“Alle preoccupazioni per la salute, si sono sommati i pensieri legati alla fine dei Litfiba”, così Piero Pelù che, intervistato dal Corriere della Sera ha affrontato, tra gli altri, il tema della depressione. Dopo esser stato costretto ad annullare le date di un suo precedente tour ed aver posticipato la produzione dell’album Deserti, l’ex cantante dei Litfiba è pronto a ripartire dove tutto si era bruscamente fermato a causa di un acufene. Il disco uscirà il 7 giugno e la prima esibizione dopo il lungo periodo di convalescenza sarà quella del 29 giugno a Spilimbergo, in provincia di Pordenone.
“Sono come il ferro che resiste a un impatto violento… Ho cercato un aiuto professionale, cui mi rivolgo ancora, e sono riuscito ad aprire delle belle porte. In ‘Maledetto cuore’, ad esempio, canto ‘ho bisogno di te’: lo diciamo raramente, ma abbiamo bisogno degli altri per non perderci in quei buchi neri con cui sto facendo i conti”, ha dichiarato Pelù, toccando il tema della salute mentale. I Litfiba, secondo quanto spiegato dall’autore, rappresentano tutt’ora un vero e proprio stile di vita. Un modello di rock che ha fatto appassionare l’Italia intera senza esclusioni di colpi di scena. Nelle parole del frontman è ancora forte il dispiacere per le incomprensioni con Ghigo Renzulli: “Il mio essere Litfiba nel profondo, me lo sono pure tatuato sulla pancia a fine tour, ha sperato che gli ego si calmassero e che, nonostante gli annunci, non sarebbe stato l’ultimo tour. E invece… Non si cambia la testa della gente – ha proseguito -. E dire che siamo persone mature, non una boyband. C’è chi vuole rimanere ancorato al passato, vedi anche il momento storico che stiamo vivendo oggi, e chi invece cerca di mantenere viva la parola libertà che nel caso di un artista significa sperimentare”, ha detto Pelù.

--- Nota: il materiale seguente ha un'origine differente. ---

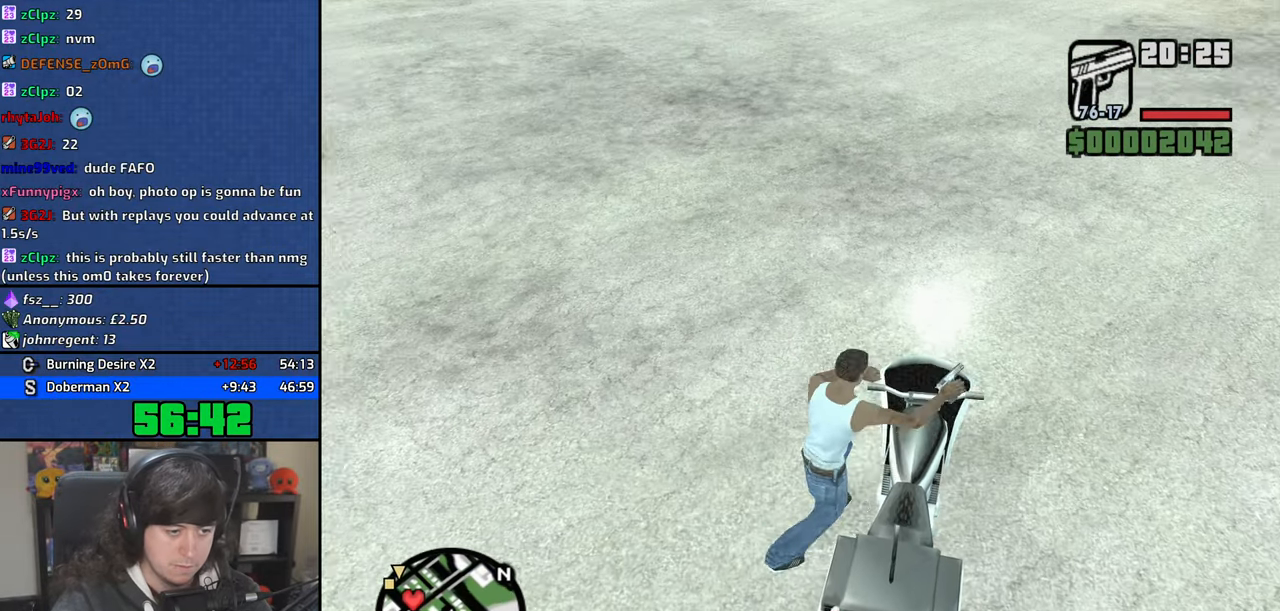
{"keys": [], "mouse": ["left"], "events": [[134, "escape", "down"], [200, "escape", "up"], [267, "mouse_left", "down"], [367, "mouse_left", "up"], [434, "mouse_left", "down"]]}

Il cantante si è poi soffermato a raccontare i dettagli dell’acufene: “Ero in studio di registrazione e ho subito uno choc acustico. Avevo cambiato cuffie e il fonico non ha fatto bene i calcoli: ho perso i sensi, sono cascato a terra. A quello si sono sommati i miei di errori: non ho fatto subito i controlli e ho trascurato il problema. Il danno è irreversibile, ho recuperato un po’ ma da questi choc non si guarisce. Posso aggirare il problema con la tecnologia. Un sistema acustico ben calibrato mi permette di affrontare di nuovo il palco: devo creare l’inferno sonoro fuori, ma in cuffia è come se avessi Casadei”, ha spiegato.
Infine, Pelù, ha parlato de Il mio nome è mai più, brano dal testo pacifista in collaborazione con Ligabue e Jovanotti: “Non ho mai smesso di suonarla, non ho mai smesso di dire ‘mai più’ alle guerre – ha precisato -. Oggi parliamo di Palestina e Ucraina, ma ci dimentichiamo di Sudan, Afghanistan, Birmania e altri conflitti. Sono un pacifista e obiettore di coscienza grazie a nonno Mario, un antifascista che mi ha inculcato il ripudio della guerra e delle armi. Mi manca moltissimo una figura come Gino Strada. Oggi credo sia difficile trovare le parole giuste per una nuova canzone contro la guerra, magari potrebbero farla dei rapper… Nell’album ho messo una mia versione per l’anniversario ma comunque ci stiamo risentendo, io, Luciano e Lorenzo, per capire cosa fare”, ha concluso Pelù.